*TASK REQUIREMENTS*: The answer must be every line of the data that holds the word "PASS".

[Records from a dataset]

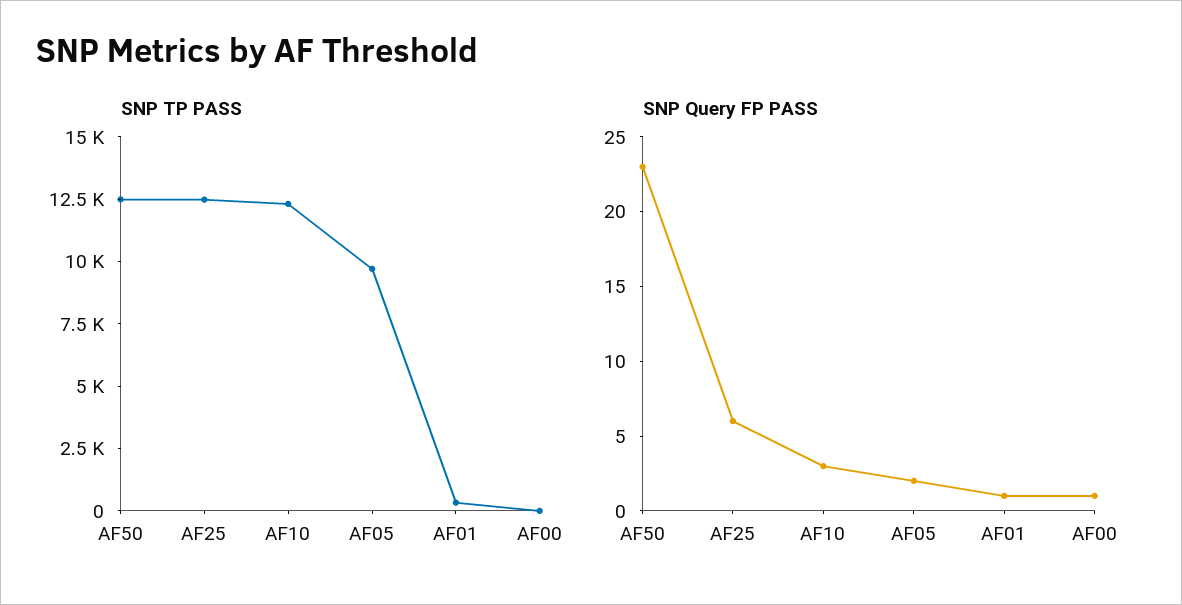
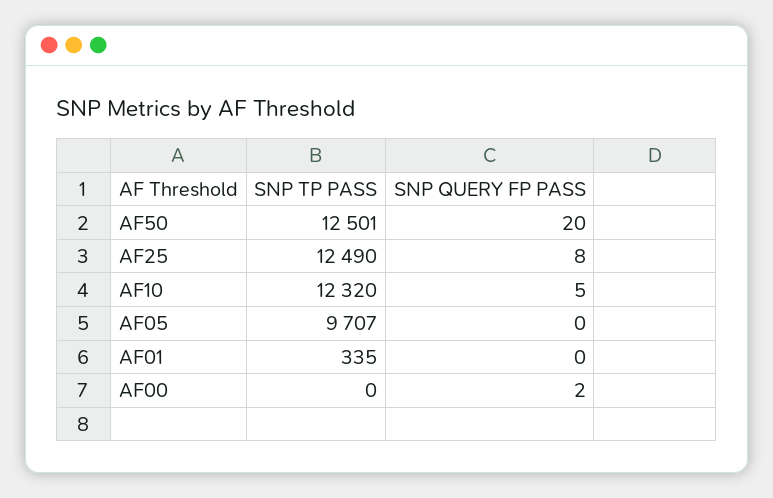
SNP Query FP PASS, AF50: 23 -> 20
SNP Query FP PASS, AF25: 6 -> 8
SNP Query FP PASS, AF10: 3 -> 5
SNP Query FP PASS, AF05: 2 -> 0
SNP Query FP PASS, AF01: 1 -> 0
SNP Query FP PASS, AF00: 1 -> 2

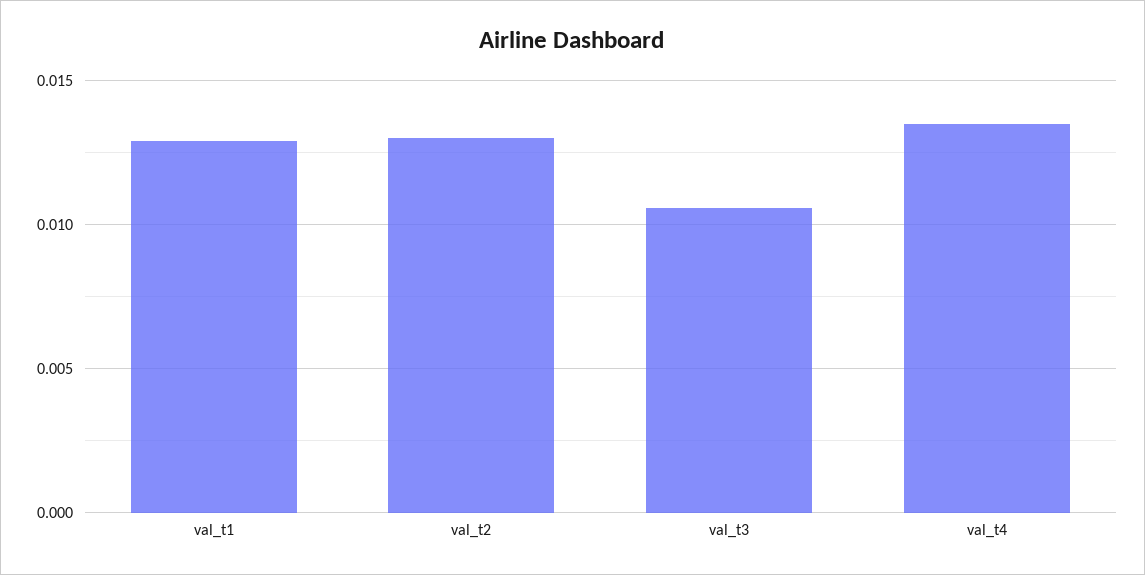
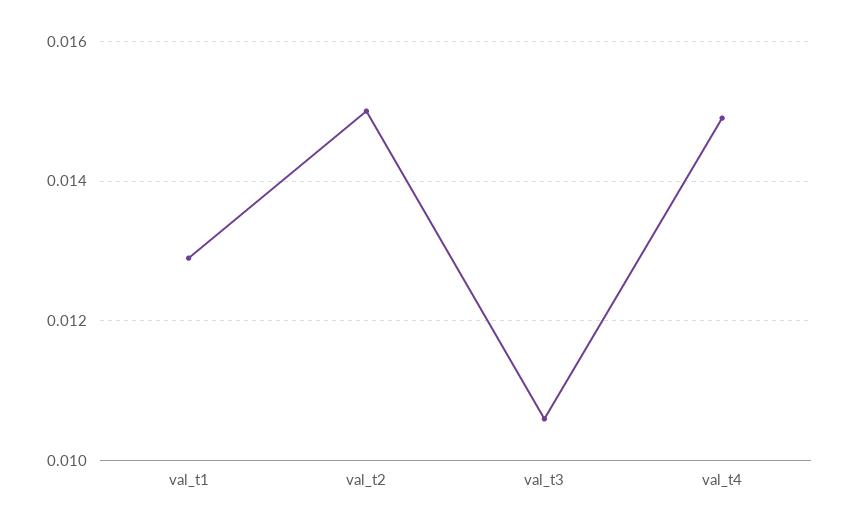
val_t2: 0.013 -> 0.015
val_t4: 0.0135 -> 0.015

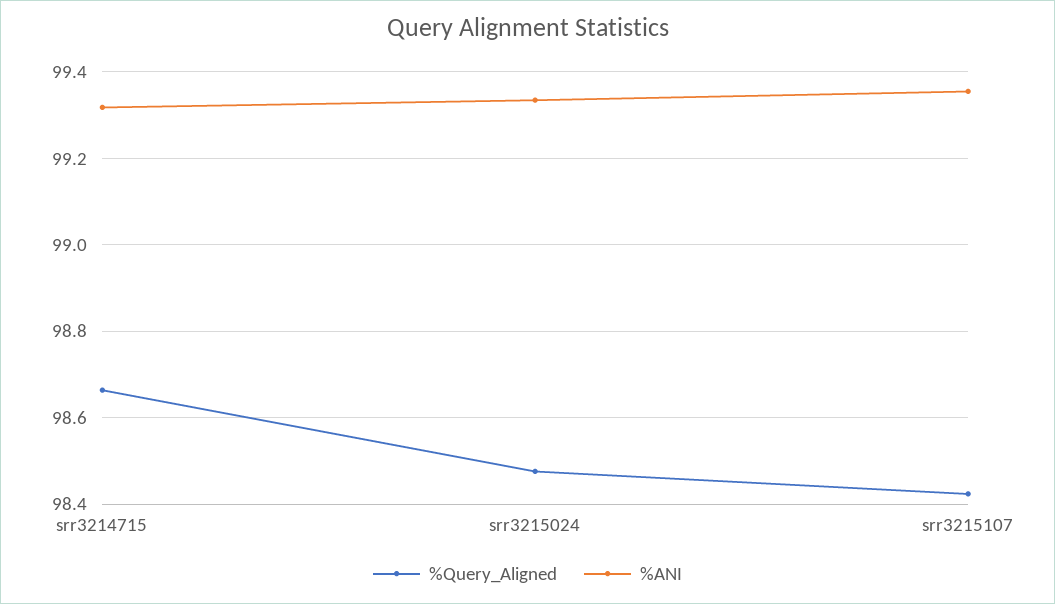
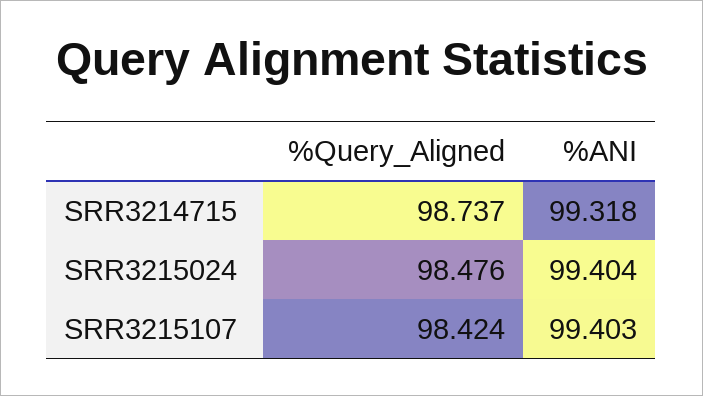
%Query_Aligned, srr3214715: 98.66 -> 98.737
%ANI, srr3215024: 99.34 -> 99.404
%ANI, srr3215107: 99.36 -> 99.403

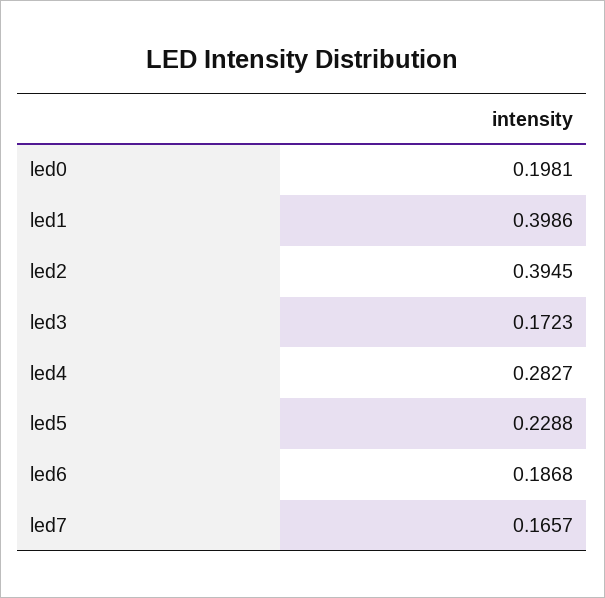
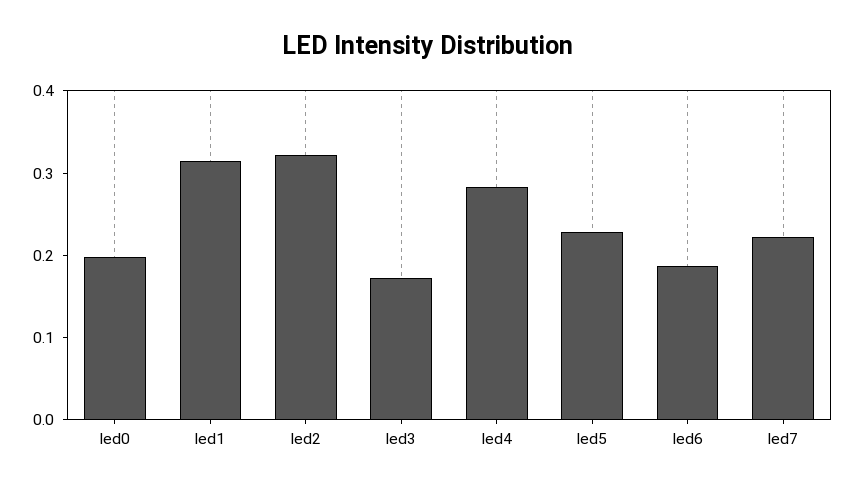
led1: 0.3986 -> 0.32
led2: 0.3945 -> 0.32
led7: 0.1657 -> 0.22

*TASK ANSWER*:
SNP Query FP PASS, AF50: 23 -> 20
SNP Query FP PASS, AF25: 6 -> 8
SNP Query FP PASS, AF10: 3 -> 5
SNP Query FP PASS, AF05: 2 -> 0
SNP Query FP PASS, AF01: 1 -> 0
SNP Query FP PASS, AF00: 1 -> 2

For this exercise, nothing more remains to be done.